While a multitude of colorful hot air balloons prepared to launch into the morning sky Saturday at Warren County airport, Benjamin Bancroft knelt down one knee and proposed to his girlfriend of four years.
A tearful and stunned Valerie Tucker nodded her head “yes” before donning her new diamond and hopping into a balloon basket with her new fiance for a ride in the clouds.
“I’ve been planning this for a year now,” a very happy Bancroft said before taking flight.
Bancroft said his longtime friend Todd Monahan, who is the owner of SunKiss Ballooning, helped him with the preparations. Bancroft is from Hudson Falls, and his bride-to-be is from Chalfont, Pa.
After the Friday evening launch at the airport was scrapped because of windy conditions, more than 100 balloons launched Saturday morning.
Though gusty winds and sporadic rain scuttled the Saturday evening launch, the large festival crowd was treated to a surprise visitor: Gov. Andrew Cuomo.
Cuomo announced midday Saturday he would attend the festival, and walked the Warren County airport grounds with his girlfriend, Food Network chef Sandra Lee, drawing plenty of crowd attention.
A visit from a governor and a proposal were just two new memories added to the 40-year history of Adirondack Balloon Festival.

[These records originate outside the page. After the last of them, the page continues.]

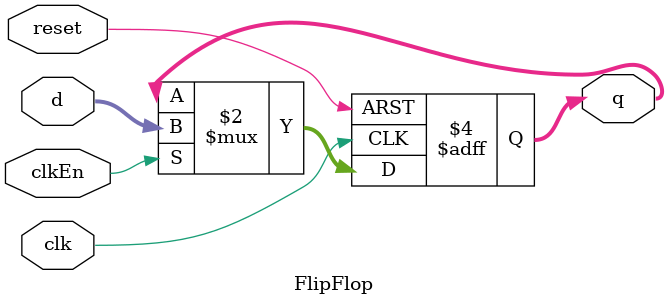
<source format=sv>
`timescale 1ns / 1ps


module FlipFlop #(parameter N=8)(
    input  logic [N-1:0] d,
    input  logic         clk,
    input  logic         clkEn,
    input  logic         reset,
    output logic [N-1:0] q
    );
    
    
    always_ff @ (posedge clk, posedge reset) begin
        if(reset) q <= 'b0;
        else if(clkEn) q <= d;
    end
    
endmodule

</source>
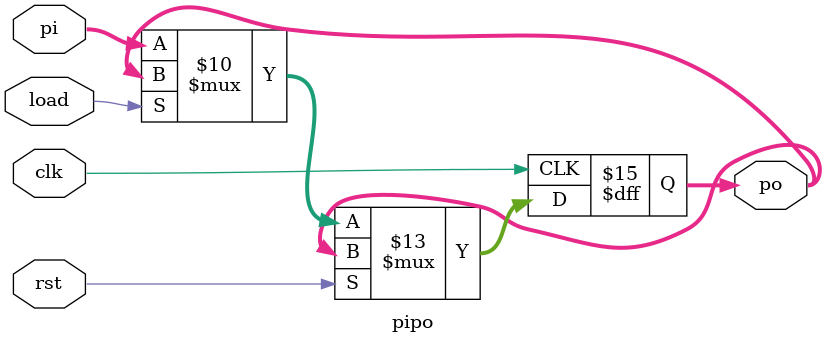
<source format=v>
module pipo(

input clk,rst,
input [3:0]pi,
input load,
output reg [3:0]po
  );
 reg [3:0] temp;
 
always@(posedge clk)
begin
if(rst)
    temp<=4'b0000;
else if(load==1)
    temp<=pi;
else
begin
   po<=pi;
        end
end      
endmodule

    


</source>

Chris Thatcher of Queensbury said her husband proposed to her at the event in 1994, and their growing family has come back every year as a tradition.
“My children have grown up with the balloon festival. We just love it,” she said.
She added her 8-year-old son, Andy, is the biggest balloon enthusiast of the group, even dressing as a hot air balloon for Halloween.
“I can’t pick what I like the best about it, or which balloon I like the best. I like them all,” he said.
Part of the more than 100 balloons that took to the sky Saturday morning included the promised “World’s Largest Inflated Petting Zoo.”
The menagerie featured 10 animal shape balloons, and kids of all ages “oooed” and “aaahed” at the gigantic pig, rabbit, turtle, crab and bee, among others, including the T-Rex — which was joked as being the only one even close to scale.
Another tradition at the morning’s launch included the all-you-can-eat Big Balloon Breakfast to benefit Open Door soup kitchen in Glens Falls.
The annual event is held Saturday and Sunday morning of the festival, and takes 100 volunteers each day to serve the more than 2,000 customers.
“It’s a big event for us, and the turnout has been great this year. We’re really busy — at one point, the line was outside the hanger and around the corner,” said Kim Cook, board president of the soup kitchen.
“This really helps us fill a need in the community,” she said.
Sunday’s events for the festival include a repeat of Saturday’s early launch, with more than 100 balloons in the morning — weather permitting —a craft fair and kids activities at Floyd Bennett Memorial Airport in Queensbury.
In the evening, Crandall Park in Glens Falls will host the Jonathan Newell Band from 2 to 5 p.m., with a launch of more than 20 balloons following the music.
Post-Star reporter Jon Alexander contributed to this report.